So I thought, well, the good news is I'd probably be one of AA's first martyrs. Then I thought, yeah, but I'd be an anonymous martyr. I made the call anyhow, and he got sober for a while. Grapevine: In your Big Book story, you say that
acceptance is the key to everything. I wonder if you've ever had a problem
accepting what life hands you.
Dr. Paul: I think today that my job really is to enjoy
life whether I like it or not. I don't like everything I have to accept.
In fact, if everything was to my specifications and desires there would be
no problem with acceptance. It's accepting things I don't like that is
difficult. It's accepting when I'm not getting my own way. Yes, I find it
very difficult at times.
Grapevine: Anything specific?
Dr. Paul: Nothing major, though it sometimes seems major
that I have to accept living with my wife Max and her ways of doing
things! She is an entirely different person than I am. She likes clutter,
I like things orderly. She thinks randomly and I like structured thinking.
We're very, very different. We never should have gotten married! Last
December we were married fifty-five years.
Grapevine: I guess she knows your thoughts on this
matter.
Dr. Paul: Ad nauseum.
Grapevine: You're still going to
meetings?
Dr. Paul: I'd say five or six a week.
Grapevine: Do you and Max go to meetings
together?
Dr. Paul: Max isn't in AA, she's in Al-Anon and she's
still very active in it. But I go to Al-Anon too, and that helps a great
deal, and Max comes to open AA meetings with me and that helps too. It's
kind of like Elsa C. used to say: when two people have their individual
programs, it's like railroad tracks, two separate and parallel rails, but
with all those meetings holding them together.
Grapevine: Do you think you'd still be married if you
hadn't gone to meetings all these years?
Dr. Paul: I'm sure we wouldn't. I initially thought that
the Serenity Prayer said I'd have to change the things I couldn't accept.
So I thought, well, we can't get along so it's time to change the
marriage. I used to go around looking for old-timers who would agree with
me and say that's what the Serenity Prayer meant. But Max and I finally
made a commitment to the marriage and stopped talking about divorce and
started working our programs. In fact we tend to sponsor each other, which
is a dangerous thing to do, but we help each other see when we need more
meetings, or need to work a certain Step or something like
that.
Grapevine: Do you have, or did you have, a
sponsor?
Dr. Paul: Early on I was talking to a friend of mine,
Jack N., who was sober a couple of months longer than I was. Jack and his
wife and Max and I used to go to AA speaker meetings together. I was
telling him how my home group was nagging at me because I didn't have a
sponsor, and on the spur of the moment I said, "Why don't you be my
sponsor?" and on the spur of the moment he said to me, "I'll be your
sponsor if you'll be my sponsor." And I said, "I don't know if they'll
allow that." But we decided to try it and it worked out. He calls me
because I'm his sponsor and I call him because he's my sponsor so I guess
we call each other twice as often. We're still sponsoring each other.

# The exercise
Can you write what comes next in the Grapevine interview with Dr. Paul, picking up after his remark that he and Jack N. are still sponsoring each other?

# Listed entries

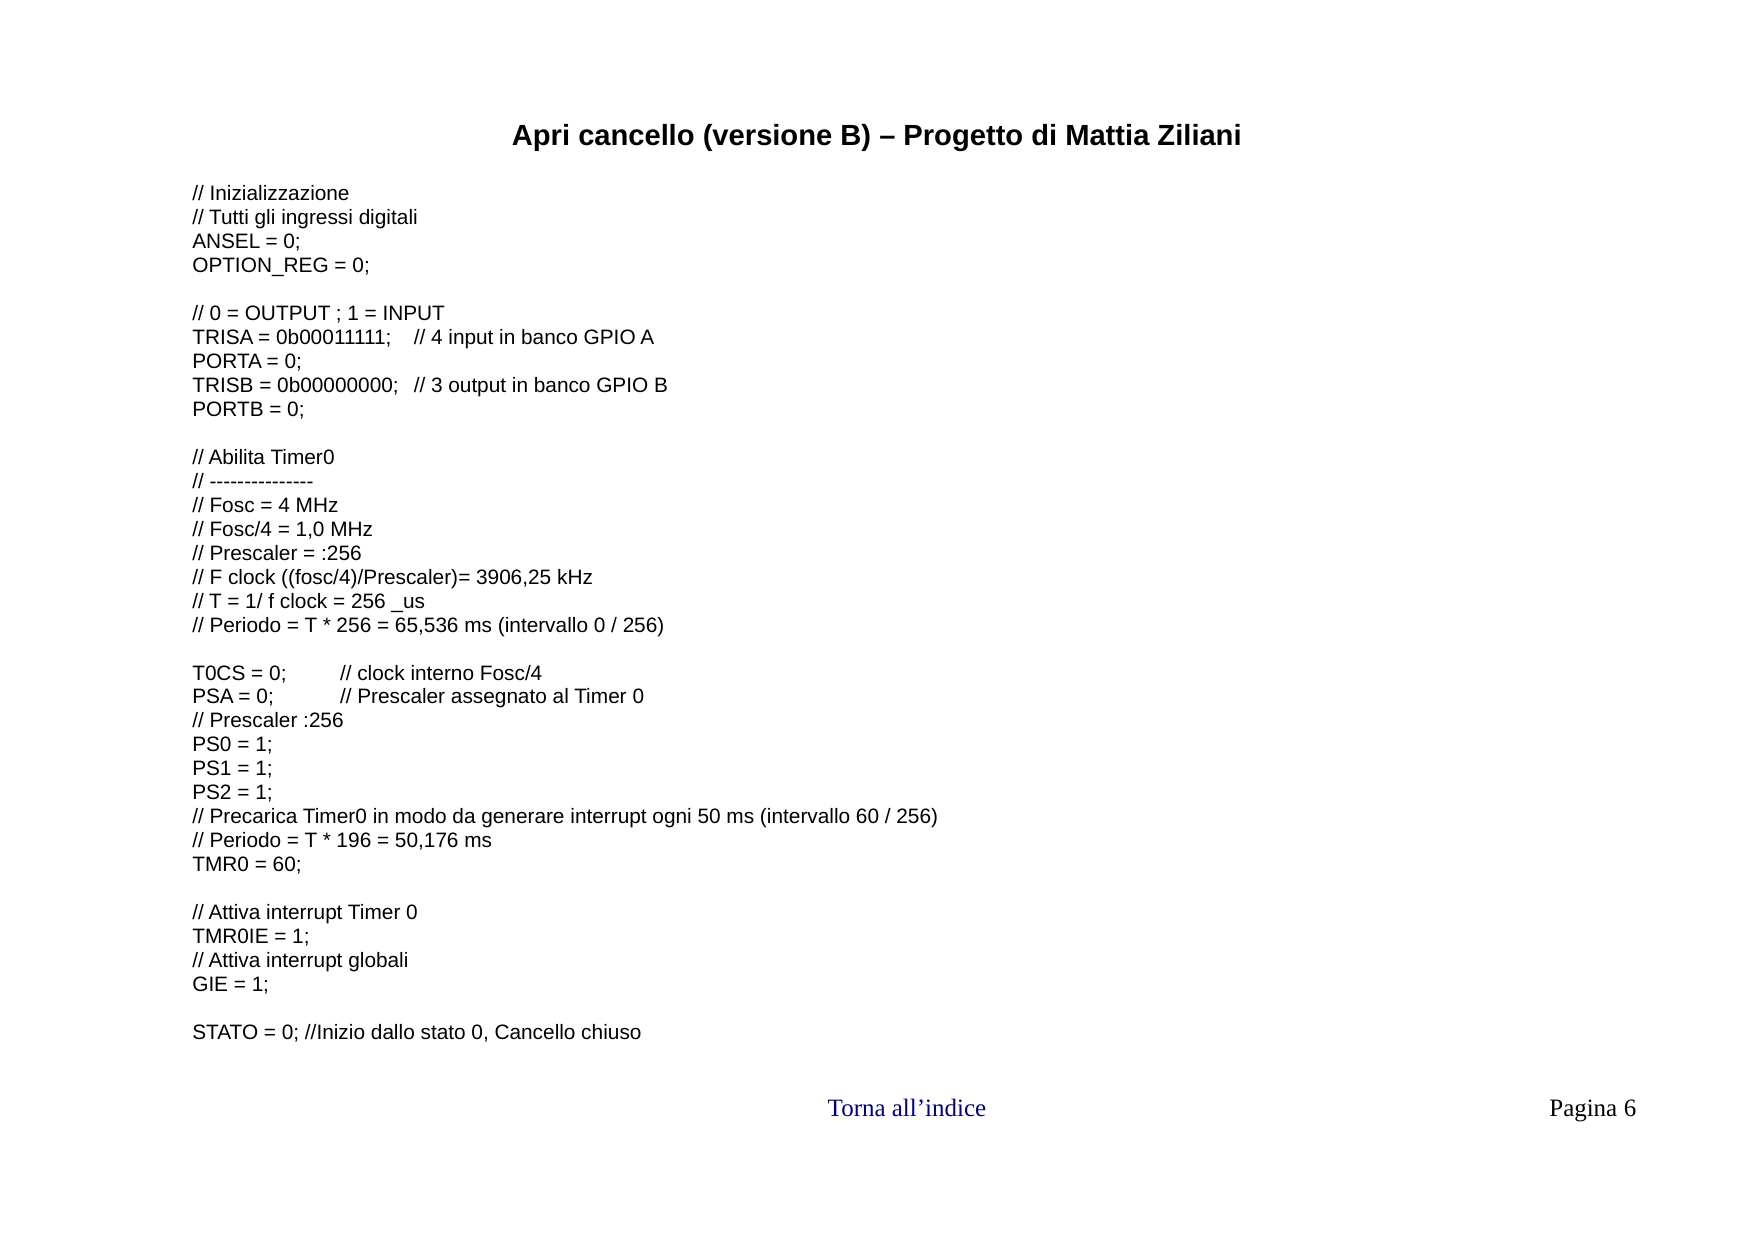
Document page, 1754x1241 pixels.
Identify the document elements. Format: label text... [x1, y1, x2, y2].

text // Abilita Timer0 [118, 445, 1636, 469]
text TMR0 = 60; [118, 852, 1636, 876]
text // Tutti gli ingressi digitali [118, 205, 1636, 229]
text PS0 = 1; [118, 732, 1636, 756]
text // 0 = OUTPUT ; 1 = INPUT [118, 301, 1636, 325]
text GIE = 1; [118, 972, 1636, 996]
text T0CS = 0; // clock interno Fosc/4 [118, 660, 1636, 684]
text PS2 = 1; [118, 780, 1636, 804]
text OPTION_REG = 0; [118, 253, 1636, 277]
text // Attiva interrupt globali [118, 948, 1636, 972]
text TRISB = 0b00000000; // 3 output in banco GPIO B [118, 373, 1636, 397]
text PSA = 0; // Prescaler assegnato al Timer 0 [118, 684, 1636, 708]
text // Prescaler = :256 [118, 541, 1636, 564]
text // F clock ((fosc/4)/Prescaler)= 3906,25 kHz [118, 564, 1636, 588]
text ANSEL = 0; [118, 229, 1636, 253]
text // Attiva interrupt Timer 0 [118, 900, 1636, 924]
text // Fosc = 4 MHz [118, 493, 1636, 517]
text // Periodo = T * 256 = 65,536 ms (intervallo 0 / 256) [118, 612, 1636, 636]
text PORTA = 0; [118, 349, 1636, 373]
text PORTB = 0; [118, 397, 1636, 421]
text STATO = 0; //Inizio dallo stato 0, Cancello chiuso [118, 1020, 1636, 1044]
text // Inizializzazione [118, 181, 1636, 205]
text // T = 1/ f clock = 256 _us [118, 588, 1636, 612]
text // Precarica Timer0 in modo da generare interrupt ogni 50 ms (intervallo 60 / 256) [118, 804, 1636, 828]
text TRISA = 0b00011111; // 4 input in banco GPIO A [118, 325, 1636, 349]
text // Fosc/4 = 1,0 MHz [118, 517, 1636, 541]
text // Prescaler :256 [118, 708, 1636, 732]
text TMR0IE = 1; [118, 924, 1636, 948]
text // Periodo = T * 196 = 50,176 ms [118, 828, 1636, 852]
text // --------------- [118, 469, 1636, 493]
text PS1 = 1; [118, 756, 1636, 780]
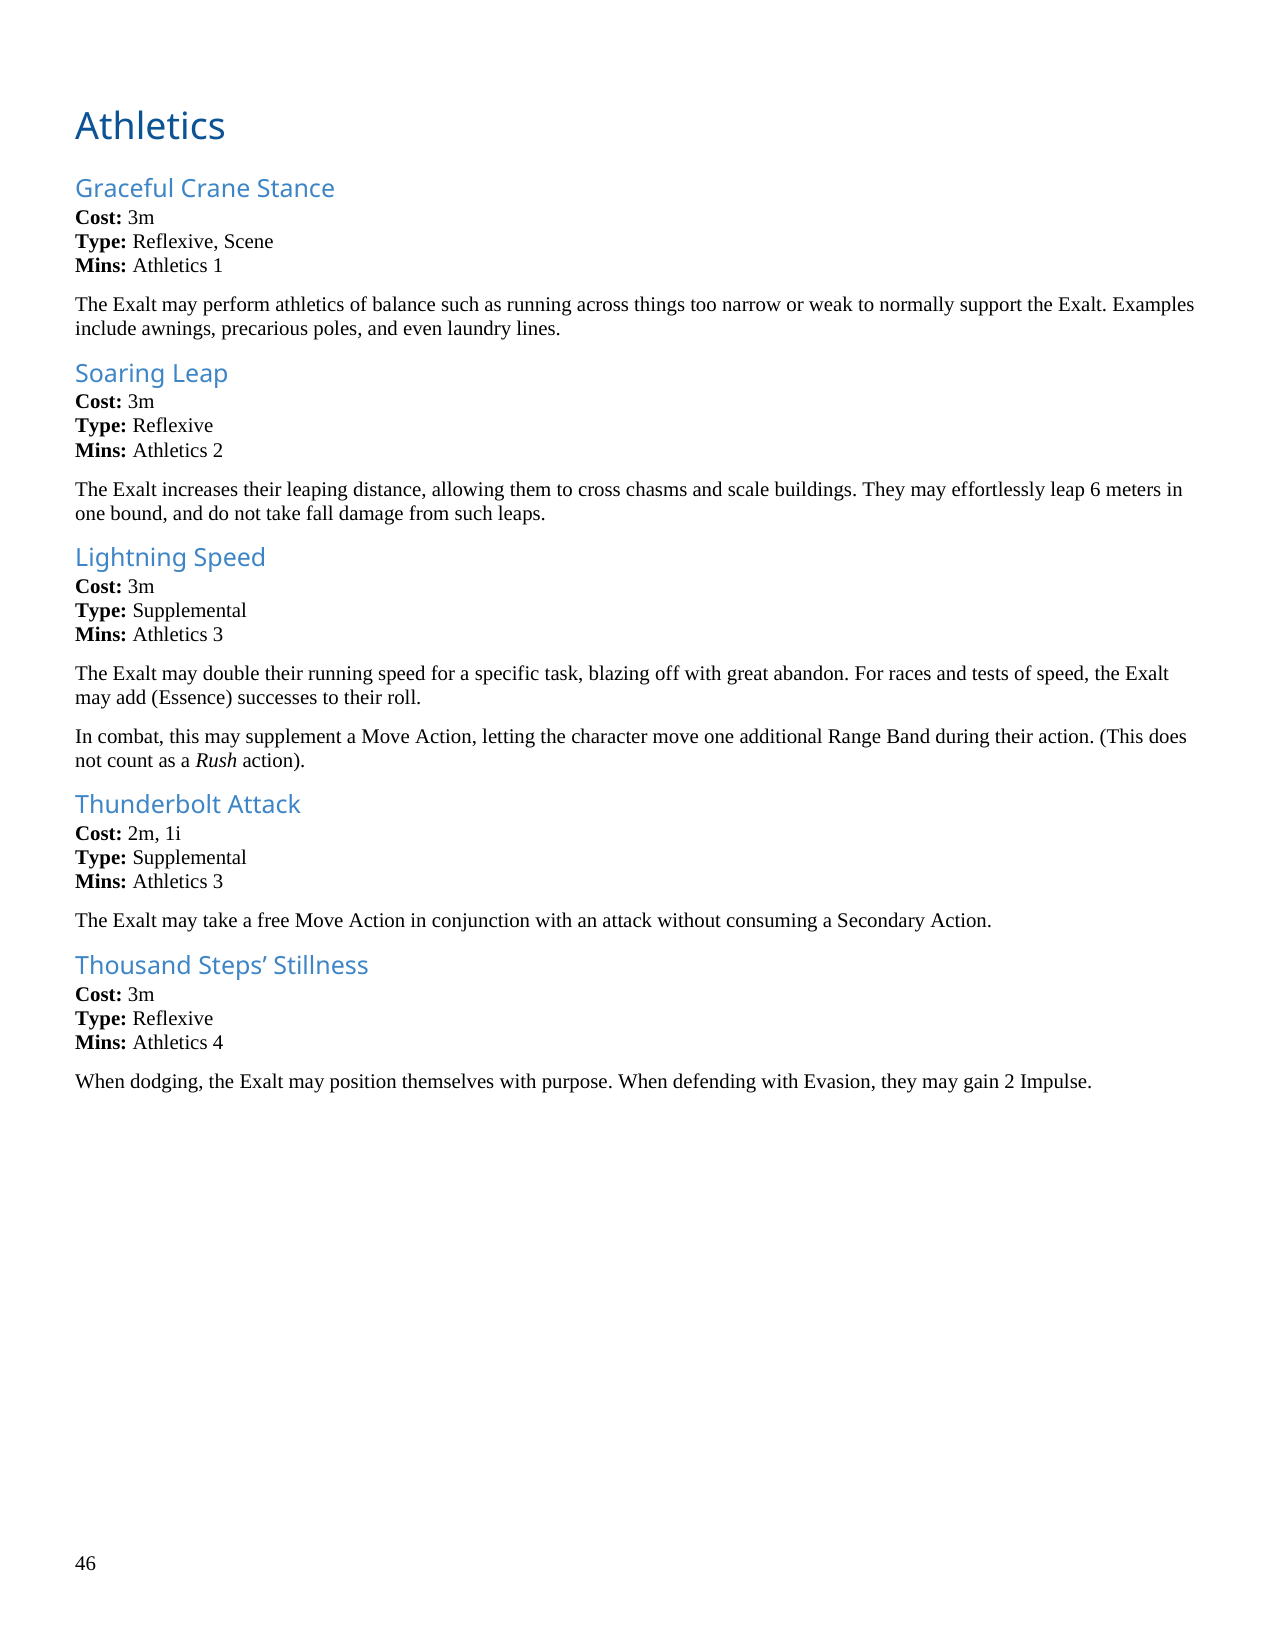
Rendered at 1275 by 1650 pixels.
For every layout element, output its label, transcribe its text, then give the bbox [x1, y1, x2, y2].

subtitle Athletics [75, 99, 1200, 150]
text In combat, this may supplement a Move Action, letting the character move one additional Range Band during their action. (This does not count as a Rush action). [75, 724, 1200, 772]
text The Exalt may perform athletics of balance such as running across things too narrow or weak to normally support the Exalt. Examples include awnings, precarious poles, and even laundry lines. [75, 292, 1200, 340]
text The Exalt increases their leaping distance, allowing them to cross chasms and scale buildings. They may effortlessly leap 6 meters in one bound, and do not take fall damage from such leaps. [75, 477, 1200, 525]
subtitle Thunderbolt Attack [75, 787, 1200, 821]
text Cost: 3m Type: Reflexive Mins: Athletics 2 [75, 389, 1200, 462]
subtitle Lightning Speed [75, 540, 1200, 574]
text Cost: 2m, 1i Type: Supplemental Mins: Athletics 3 [75, 821, 1200, 893]
subtitle Graceful Crane Stance [75, 171, 1200, 205]
subtitle Thousand Steps’ Stillness [75, 947, 1200, 982]
text Cost: 3m Type: Reflexive, Scene Mins: Athletics 1 [75, 205, 1200, 277]
text Cost: 3m Type: Reflexive Mins: Athletics 4 [75, 982, 1200, 1054]
text When dodging, the Exalt may position themselves with purpose. When defending with Evasion, they may gain 2 Impulse. [75, 1069, 1200, 1093]
text The Exalt may take a free Move Action in conjunction with an attack without consuming a Secondary Action. [75, 908, 1200, 932]
text Cost: 3m Type: Supplemental Mins: Athletics 3 [75, 574, 1200, 646]
subtitle Soaring Leap [75, 355, 1200, 389]
text The Exalt may double their running speed for a specific task, blazing off with great abandon. For races and tests of speed, the Exalt may add (Essence) successes to their roll. [75, 661, 1200, 709]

# Output of the exercise
That's been going on for twenty-seven years. He moved to L.A. but we stay
in touch, mostly by phone.
Grapevine: Is there a tool or a slogan or a Step that
is particularly useful to you right now?
Dr. Paul: Pretty much every morning, before I get out of
bed, I say the Serenity Prayer, the Third Step Prayer, and the Seventh
Step Prayer. Then Max and I repeat those prayers along with oer prayers
and meditations at breakfast. And I say those three prayers repeatedly
throughout the day.
I grew up thinking that I had to perfect my personality, then I got into AA, and AA said, no, that isn't the way we do it: only God can remove our defects. I was amazed to find that I couldn't be a better person simply by trying harder! What I've done with a number of problems - like fear and depression and insomnia - is to treat them as defects of character, because they certainly affect my personality adversely. With depression, I've never taken any antidepressants. Instead, with any defect I want to get rid of, I become willing to have it removed, then I ask God to remove it, then I act like he has. Now, I know God has a loophole that says he'll remove it unless it's useful to you or to my fellows. So I tell him I'd like my defect removed completely, but he can sleep on it, and in the morning he can give me the amount he wants me to have, and I'll accept it as a gift from him. I'll take whatever he gives me. I've never done that when he hasn't removed a great deal of my defect, but I've never done it when he has permanently and totally removed any defect. But the result is that I no longer fight myself for having it. Grapevine: That's a helpful way of seeing things. It
makes defects into a gift.
Dr. Paul: That's right. And it's the Rule Sixty-two
business [see Twelve Steps and Twelve Traditions, p. 149]. It's like
Father Terry always says, "Be friendly with your defects." In fact some
poet said, "Hug your demon, otherwise it'll bite you in the ass." Poets
can talk like that.
Grapevine: Has your sponsoring changed over the
years?
Dr. Paul: I do a lot more stuff by telephone. When I'm
speaking at a meeting, if I think of it, I give out my home phone number.
So I get a lot of phone calls from all over the country. People ask me if
I'm willing to help them as a sponsor and I tell them, well, you call me
every day for thirty days, or maybe sixty or ninety or whatever, and then
they call me every day, and we get to know each other, and during that
time we find out what it's like to be relating to each other. It's kind of
a probationary period. Then if they still want me to be their sponsor,
we'll go ahead and if they don't, we move on and there's no loss. And this
gets them accustomed to calling, so when they have a problem, they don't
have to analyze it at great depth and decide if it's bad enough that they
should bother me with a phone call. I haven't personally been doing each
Step individually with people as much, but I've redone all the Steps
myself on an average of every five years. And every time I've done that,
my sobriety has stepped up to a new plateau, just like the first time I
did them.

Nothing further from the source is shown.